É importante perceber que não nos podemos continuar a afastar da leitura e dos livros

08 Ago 2019 / 02:00 H.

Uma passagem quase distraída pela Livraria da Travessa, no Príncipe Real, e uma sugestão incisiva, quase imposta, proporcionaram-me um encontro acidental com a escrita de Afonso Cruz, que com “O Princípio de Karenina” me fez, depois, finalmente, encontrar tempo para retomar as melhores rotinas de leitura, num livro de capítulos curtos, com uma grande riqueza de palavras e de pensamentos profundos, de vivências, de influências, de hesitações, de desejos e de angústias, de dependências e receios, num mundo imperfeito de encontros e desencontros no qual podemos acabar por ser reféns das circunstâncias do tempo desencontrado.

Não pretendo revelar aqui todos os segredos deste encontro incidental e quase acidental com o livro e com o autor, até porque cada um os interpretaria à sua maneira - essa é, aliás, a grande riqueza da escrita, e um dos maiores desafios do escritor está precisamente na liberdade que dá ao leitor de caminhar para além dessa escrita -, mas não posso deixar de partilhar algumas reflexões que provocou em mim, porque só é verdadeiramente nosso aquilo que partilhamos.

Curiosamente, o livro acompanhou-me nas minhas sucessivas viagens apressadas de verão para o Porto Santo, neste mar sereno até uma ilha de gente verdadeira e de areia sagrada, onde os meus filhos procuravam e disputavam conchas.
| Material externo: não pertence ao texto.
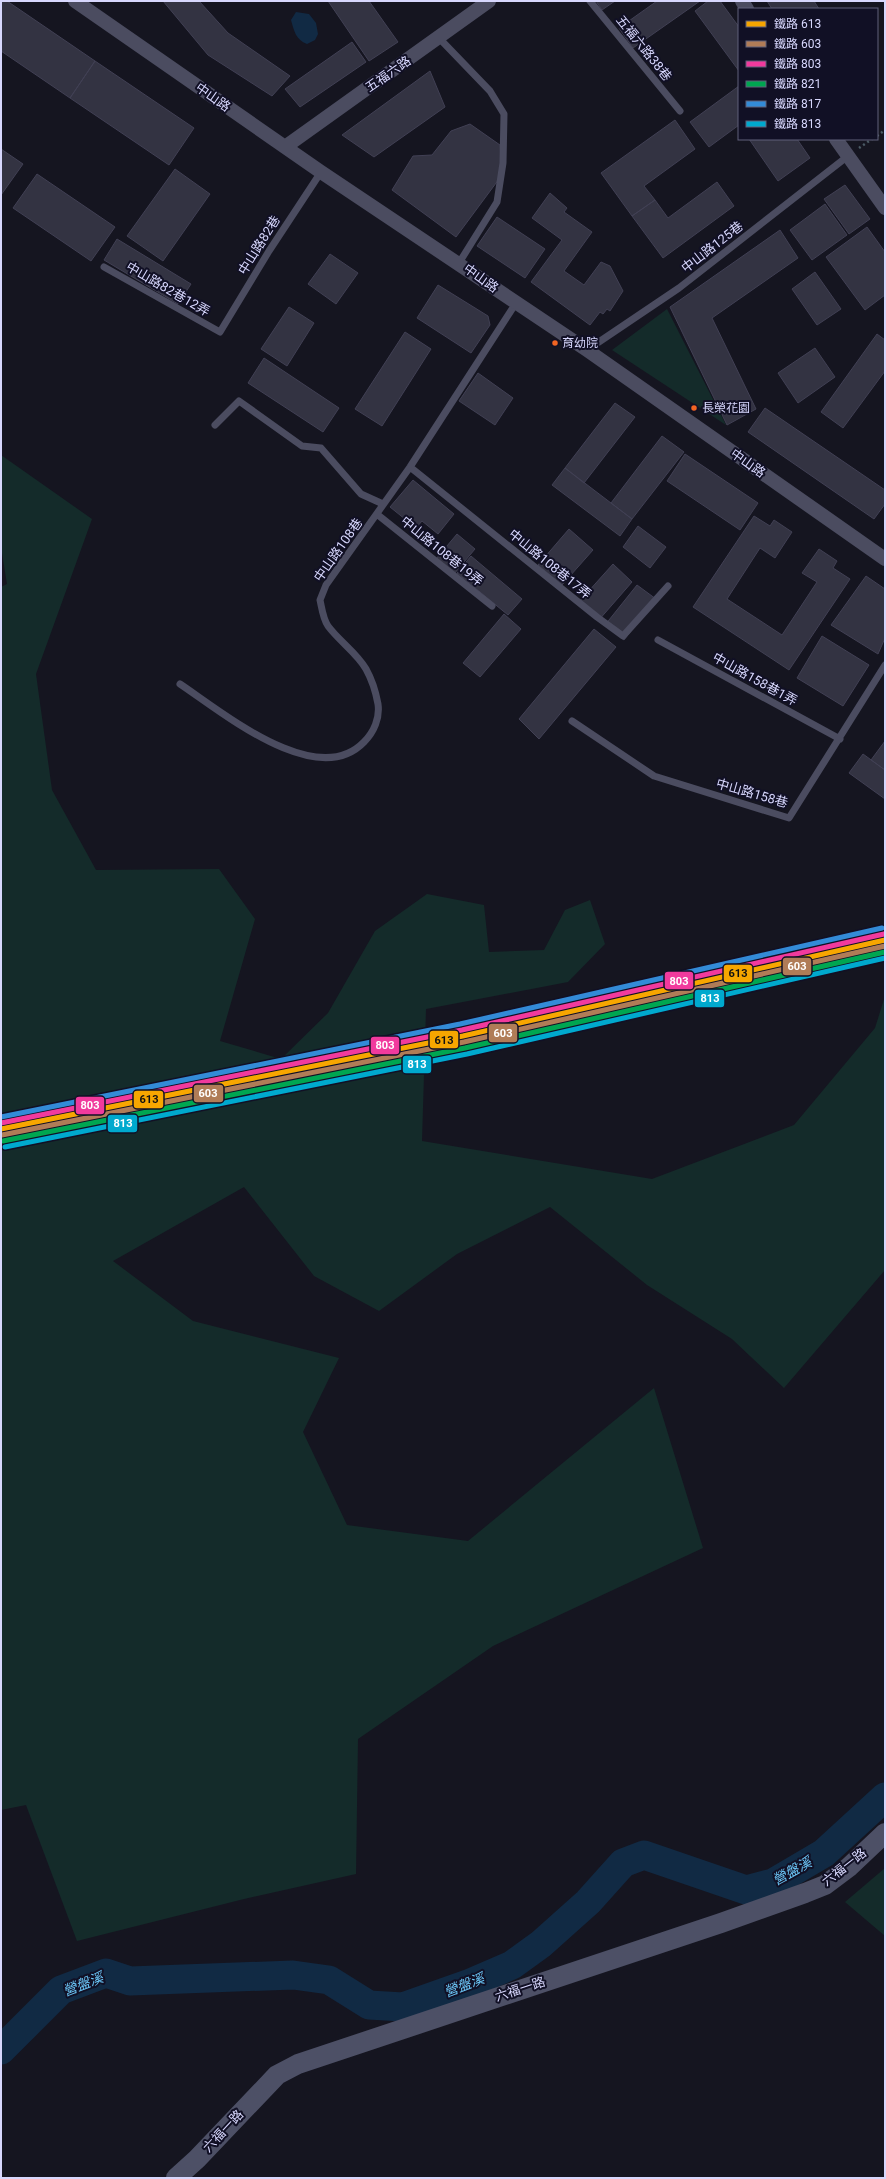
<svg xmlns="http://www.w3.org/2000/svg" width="886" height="2179" font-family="Roboto,'Noto Sans TC',sans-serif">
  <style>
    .green { fill: #142b2a }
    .water { fill: #112a44 }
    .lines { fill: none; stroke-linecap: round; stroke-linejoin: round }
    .river { stroke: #112a44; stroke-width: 29 }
    .building { fill: #333342; stroke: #414054 }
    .path { stroke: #4b5b65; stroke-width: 2.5; stroke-dasharray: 2 3; stroke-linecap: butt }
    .lane { stroke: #4b4c60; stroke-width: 7 }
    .street { stroke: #4b4c60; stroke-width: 14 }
    .secondary { stroke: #4d5066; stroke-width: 20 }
    .rail-1-casing { stroke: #111025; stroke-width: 8 }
    .rail-2-casing { stroke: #111025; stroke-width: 8 }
    .rail-3-casing { stroke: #111025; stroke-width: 8 }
    .rail-4-casing { stroke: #111025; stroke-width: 8 }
    .rail-5-casing { stroke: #111025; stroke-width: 8 }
    .rail-6-casing { stroke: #111025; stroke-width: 8 }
    .rail-1 { stroke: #f7a600; stroke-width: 5 }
    .rail-2 { stroke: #b07c57; stroke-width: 5 }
    .rail-3 { stroke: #f13a9d; stroke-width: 5 }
    .rail-4 { stroke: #00a651; stroke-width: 5 }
    .rail-5 { stroke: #338bd7; stroke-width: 5 }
    .rail-6 { stroke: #00a9ce; stroke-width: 5 }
    .bus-dot { fill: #f26522; stroke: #111025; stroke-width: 1.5 }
    .labels { text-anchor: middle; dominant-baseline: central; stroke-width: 4; stroke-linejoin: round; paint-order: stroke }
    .bus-label { font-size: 12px; fill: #d7d7fd; stroke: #111025; text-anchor: start }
    .street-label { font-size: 13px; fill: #d7d7fd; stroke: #111025 }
    .water-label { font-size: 14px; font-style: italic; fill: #6bc6f7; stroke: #111025 }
    .line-badge { stroke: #111025; stroke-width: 1.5 }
    .badge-label { font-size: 11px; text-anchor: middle; font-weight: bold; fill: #fff }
    .pale-badge-label { font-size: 11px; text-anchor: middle; font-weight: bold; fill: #111 }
  </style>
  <rect width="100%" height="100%" fill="#151520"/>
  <path class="green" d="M 667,309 L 726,425 L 612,350 Z
    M 1,455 L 92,519 L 36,674 L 52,790 L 96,870 L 219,869 L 255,919 L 220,1041 L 281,1059 L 328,1013 L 375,931 L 427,894 L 484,905 L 489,952 L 544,950 L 565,910 L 590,900 L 605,944 L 568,982 L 426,1009 L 422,1141 L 652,1179 L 794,1125 L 875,1028 L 885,996 L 885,1270 L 784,1388 L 732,1339 L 647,1285 L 550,1207 L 457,1254 L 379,1311 L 314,1276 L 244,1187 L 113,1261 L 193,1321 L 339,1358 L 303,1432 L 347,1525 L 468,1541 L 654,1388 L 703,1548 L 493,1646 L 358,1739 L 356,1874 L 244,1899 L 77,1941 L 26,1805 L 1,1810 L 1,587 L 7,584 L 1,547 Z
    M 885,1868 L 885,1936 L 845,1902 Z"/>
  <path class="water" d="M 296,12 L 309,14 L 316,23 L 318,34 L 315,40 L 307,44 C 296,40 294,31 291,20 Z"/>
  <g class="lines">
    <path class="river" d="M 1,2050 L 61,1990 L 106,1973 L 130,1981 L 293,1975 L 329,1980 L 369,2005 L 403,2007 L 468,1984 L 512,1965 L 541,1944 L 588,1902 L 623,1863 L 644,1855 L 746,1890 L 773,1883 L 824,1853 L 885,1797"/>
  </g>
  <path class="building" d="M 1,1 L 7,1 L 95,61 L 70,98 L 1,51 Z
    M 163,1 L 199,1 L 228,33 L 290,76 L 272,96 L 208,55 Z
    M 328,1 L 369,1 L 398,42 L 369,61 Z
    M 596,1 L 615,1 L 602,10 Z
    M 657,1 L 700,1 L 633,48 L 619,28 Z
    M 708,1 L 720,1 L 739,27 L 739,71 L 695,11 Z
    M 767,1 L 814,1 L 819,9 L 772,9 Z
    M 352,42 L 366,62 L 300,107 L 285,89 Z
    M 95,61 L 194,128 L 169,165 L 70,98 Z
    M 430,71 L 445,107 L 374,157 L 342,135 Z
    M 739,86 L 739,125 L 709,147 L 690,122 Z
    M 675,120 L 695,149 L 644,186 L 655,200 L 632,216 L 601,173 Z
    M 470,124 L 500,145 L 502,175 L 456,237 L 392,190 L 413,156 L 432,155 L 451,131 Z
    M 749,139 L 797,139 L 810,158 L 778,181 Z
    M 1,149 L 23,164 L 1,195 Z
    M 175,169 L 210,194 L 163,261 L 127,236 Z
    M 37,174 L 115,227 L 91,261 L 13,208 Z
    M 717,182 L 734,206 L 663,258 L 632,216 L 655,200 L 668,218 Z
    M 845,185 L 870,219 L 849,234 L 824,199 Z
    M 550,193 L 567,208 L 564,212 L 592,232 L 564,271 L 584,285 L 601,262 L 610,266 L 623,291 L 610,311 L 607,309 L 603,314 L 600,312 L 590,325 L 531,282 L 562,240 L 532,218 Z
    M 825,204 L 847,235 L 812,260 L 790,230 Z
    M 497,217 L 545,249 L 525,278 L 477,246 Z
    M 867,227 L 885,252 L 885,295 L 865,310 L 826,257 Z
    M 780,230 L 798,258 L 712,318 L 756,409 L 727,425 L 670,307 Z
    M 117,239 L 191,284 L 178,304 L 104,260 Z
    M 330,254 L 358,273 L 336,304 L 308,284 Z
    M 815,272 L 841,309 L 817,325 L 792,289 Z
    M 438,285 L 488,316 L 490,325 L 471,353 L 417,318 Z
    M 289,307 L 314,323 L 287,366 L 261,349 Z
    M 405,332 L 431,349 L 382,426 L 355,409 Z
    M 877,334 L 885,340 L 885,371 L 843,428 L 821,412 Z
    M 815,348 L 835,377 L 798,403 L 778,373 Z
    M 264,358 L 339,408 L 323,432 L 248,383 Z
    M 478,373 L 513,398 L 495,425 L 459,401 Z
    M 615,403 L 635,417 L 584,483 L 565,468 Z
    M 765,408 L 885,490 L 885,504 L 874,519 L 748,432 Z
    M 662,436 L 684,452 L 632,519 L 611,503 Z
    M 685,454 L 758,503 L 740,530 L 667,481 Z
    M 565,468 L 632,519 L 620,536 L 552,485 Z
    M 413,480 L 454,514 L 438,534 L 422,521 L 416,528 L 390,507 Z
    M 754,516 L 770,526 L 774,520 L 792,532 L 775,558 L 760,548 L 727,599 L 782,635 L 817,582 L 802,573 L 819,549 L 837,561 L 833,568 L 850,579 L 789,670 L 693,607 Z
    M 638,526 L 666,547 L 650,568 L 623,547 Z
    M 569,529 L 593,550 L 562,585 L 538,565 Z
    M 457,534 L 475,549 L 454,574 L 436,559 Z
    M 471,556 L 522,599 L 508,615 L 457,573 Z
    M 613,564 L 632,582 L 598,621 L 578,603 Z
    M 866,576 L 885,589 L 885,638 L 878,654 L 831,625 Z
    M 637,585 L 656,599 L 624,640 L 605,625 Z
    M 504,614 L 521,629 L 480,677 L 463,663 Z
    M 594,629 L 616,647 L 539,739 L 519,719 Z
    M 822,636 L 869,665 L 843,706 L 797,678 Z
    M 885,741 L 885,770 L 871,760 Z
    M 863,754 L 885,770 L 885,799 L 849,773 Z"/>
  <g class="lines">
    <path class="path" d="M 877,136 L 885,130
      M 859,148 L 872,139"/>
    <path class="lane" d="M 590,1 L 680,111
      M 439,38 L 490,91 L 504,114 L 503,163 L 497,202 L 459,263
      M 104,267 L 220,332 L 269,251 L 321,172
      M 587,350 L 679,288 L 848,156
      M 215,425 L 239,401 L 302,446 L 321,448 L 361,494 L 383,504
      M 410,467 L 597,617 L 623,636 L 668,586
      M 378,515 L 492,606
      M 658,640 L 840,739
      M 180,684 C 222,712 317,791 364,742 C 374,732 380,718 378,704 C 376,693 371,678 366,669 C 357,653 339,641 328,626 C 323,619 322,609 320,600 L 326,585 L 410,467 L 516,303
      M 572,721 L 654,776 L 789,818 L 885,665"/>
    <path class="street" d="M 75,1 L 321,172 L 587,350 L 885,559
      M 742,1 L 747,9
      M 836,139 L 885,208
      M 285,147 L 489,1"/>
    <path class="secondary" d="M 176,2178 L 197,2159 L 277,2075 L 298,2064 L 721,1923 L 805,1893 L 825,1885 L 849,1867 L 885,1833"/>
    <g class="rail-1-casing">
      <path id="rail-1" d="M 1,1129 L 463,1036 L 885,940"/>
    </g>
    <g class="rail-2-casing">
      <path id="rail-2" d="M 2,1135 L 464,1042 L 885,946"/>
    </g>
    <g class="rail-3-casing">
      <path id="rail-3" d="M 1,1123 L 462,1030 L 884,934"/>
    </g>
    <g class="rail-4-casing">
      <path id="rail-4" d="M 3,1141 L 465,1048 L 885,952"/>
    </g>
    <g class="rail-5-casing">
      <path id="rail-5" d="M 1,1117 L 460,1024 L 882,928"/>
    </g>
    <g class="rail-6-casing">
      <path id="rail-6" d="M 5,1147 L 467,1054 L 885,958"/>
    </g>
    <use href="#rail-1" class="rail-1"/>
    <use href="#rail-2" class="rail-2"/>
    <use href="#rail-3" class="rail-3"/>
    <use href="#rail-4" class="rail-4"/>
    <use href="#rail-5" class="rail-5"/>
    <use href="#rail-6" class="rail-6"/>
  </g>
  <g class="bus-dot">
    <circle cx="555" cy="343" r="3.5"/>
    <circle cx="694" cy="408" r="3.5"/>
  </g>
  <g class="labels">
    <g class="bus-label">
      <text x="562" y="343">育幼院</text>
      <text x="702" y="408">長榮花園</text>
    </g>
    <g class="street-label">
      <text transform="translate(644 48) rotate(51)">五福六路38巷</text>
      <text transform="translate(388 74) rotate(-35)">五福六路</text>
      <text transform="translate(213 97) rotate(35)">中山路</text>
      <text transform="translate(259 245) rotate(-58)">中山路82巷</text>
      <text transform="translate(712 247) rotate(-38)">中山路125巷</text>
      <text transform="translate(481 278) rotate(35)">中山路</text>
      <text transform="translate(168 289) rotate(30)">中山路82巷12弄</text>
      <text transform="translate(748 463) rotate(35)">中山路</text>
      <text transform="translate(338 550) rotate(-55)">中山路108巷</text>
      <text transform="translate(442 551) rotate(39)">中山路108巷19弄</text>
      <text transform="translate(550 564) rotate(39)">中山路108巷17弄</text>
      <text transform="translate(755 679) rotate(29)">中山路158巷1弄</text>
      <text transform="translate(752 793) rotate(16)">中山路158巷</text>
      <text transform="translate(844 1867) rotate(-38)">六福一路</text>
      <text transform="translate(520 1989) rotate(-18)">六福一路</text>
      <text transform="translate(223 2131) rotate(-47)">六福一路</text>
    </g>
    <g class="water-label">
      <text transform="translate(792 1871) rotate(-29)">營盤溪</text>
      <text transform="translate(83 1984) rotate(-21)">營盤溪</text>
      <text transform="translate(464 1985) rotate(-21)">營盤溪</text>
    </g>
  </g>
  <g class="line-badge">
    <rect x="782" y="957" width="30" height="19" rx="4" fill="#b07c57"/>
    <rect x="723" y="964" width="30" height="19" rx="4" fill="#f7a600"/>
    <rect x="664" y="971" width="30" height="19" rx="4" fill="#f13a9d"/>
    <rect x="694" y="989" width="31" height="19" rx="4" fill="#00a9ce"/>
    <rect x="488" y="1023" width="30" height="20" rx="4" fill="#b07c57"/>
    <rect x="429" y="1030" width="30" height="19" rx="4" fill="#f7a600"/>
    <rect x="370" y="1036" width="30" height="19" rx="4" fill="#f13a9d"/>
    <rect x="402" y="1055" width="30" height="19" rx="4" fill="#00a9ce"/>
    <rect x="193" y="1084" width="31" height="19" rx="4" fill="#b07c57"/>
    <rect x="133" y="1090" width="31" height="19" rx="4" fill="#f7a600"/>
    <rect x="75" y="1096" width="30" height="19" rx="4" fill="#f13a9d"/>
    <rect x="107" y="1114" width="31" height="19" rx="4" fill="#00a9ce"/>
  </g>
  <g class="badge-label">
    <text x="797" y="970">603</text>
    <text x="679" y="985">803</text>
    <text x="710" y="1002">813</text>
    <text x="503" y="1037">603</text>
    <text x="385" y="1049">803</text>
    <text x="417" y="1068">813</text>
    <text x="208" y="1097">603</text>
    <text x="90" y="1109">803</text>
    <text x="123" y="1127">813</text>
  </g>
  <g class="pale-badge-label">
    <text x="738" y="977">613</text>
    <text x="444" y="1044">613</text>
    <text x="149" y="1103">613</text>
  </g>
  <rect width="886" height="2179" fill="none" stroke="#d7d7fd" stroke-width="4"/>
  <rect x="738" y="8" width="140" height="132" fill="#111025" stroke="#60607b"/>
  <rect x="746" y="21" width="20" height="6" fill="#f7a600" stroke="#60607b"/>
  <text x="774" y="28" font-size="12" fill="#d7d7fd">鐵路 613</text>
  <rect x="746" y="41" width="20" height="6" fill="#b07c57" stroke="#60607b"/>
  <text x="774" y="48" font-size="12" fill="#d7d7fd">鐵路 603</text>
  <rect x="746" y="61" width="20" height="6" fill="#f13a9d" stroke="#60607b"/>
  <text x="774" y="68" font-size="12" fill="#d7d7fd">鐵路 803</text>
  <rect x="746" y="81" width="20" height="6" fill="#00a651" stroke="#60607b"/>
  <text x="774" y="88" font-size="12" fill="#d7d7fd">鐵路 821</text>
  <rect x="746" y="101" width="20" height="6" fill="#338bd7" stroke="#60607b"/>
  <text x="774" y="108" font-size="12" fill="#d7d7fd">鐵路 817</text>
  <rect x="746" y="121" width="20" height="6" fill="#00a9ce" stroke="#60607b"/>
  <text x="774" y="128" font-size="12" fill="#d7d7fd">鐵路 813</text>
</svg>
Foi precisamente no balanço de uma dessas colectas de conchas – numa disputa mediada e sempre bem resolvida pelo espírito conciliatório e pela sábia justiça materna da avó, a minha mãe, que repunha algum equilíbrio nas contas desequilibradas que se arrumavam naquela pequena caixinha de madeira – que o livro me levou para uma reflexão quase óbvia, mas de uma riqueza avassaladora na seguinte passagem: “O apanhador de conchas, o rapaz tímido e coxo, começava a agarrar bocados de vida para que fizessem parte dele, e, mais importante ainda, a aprender um gesto fundamental: o colecionador de conchas tem de baixar-se para as apanhar. O ato de nos baixarmos já é em si uma vitória. É com a humildade do gesto e do ego perante o mundo que o podemos abraçar. Só quem está disposto a baixar-se apanha conchas”.

Num tempo de gente que corre atrás de tudo e de quase nada, num tempo em que as crianças se afundam em realidades virtuais e tecnologias primárias, num tempo sem tempo para o tempo, é importante perceber que não nos podemos continuar a afastar da leitura e dos livros, das vivências e da reflexão que nos repõem algum equilíbrio, que nos disciplinam, que nos organizam e nos fazem respirar um pouco mais devagar num mundo de imperfeições, enquanto ensinamos os nossos filhos a arte de “agarrar bocados de vida” e a partilhar, enquanto colecionamos gestos de humildade sobre os quais construímos a nossa caminhada no centro de tudo e no meio do nada.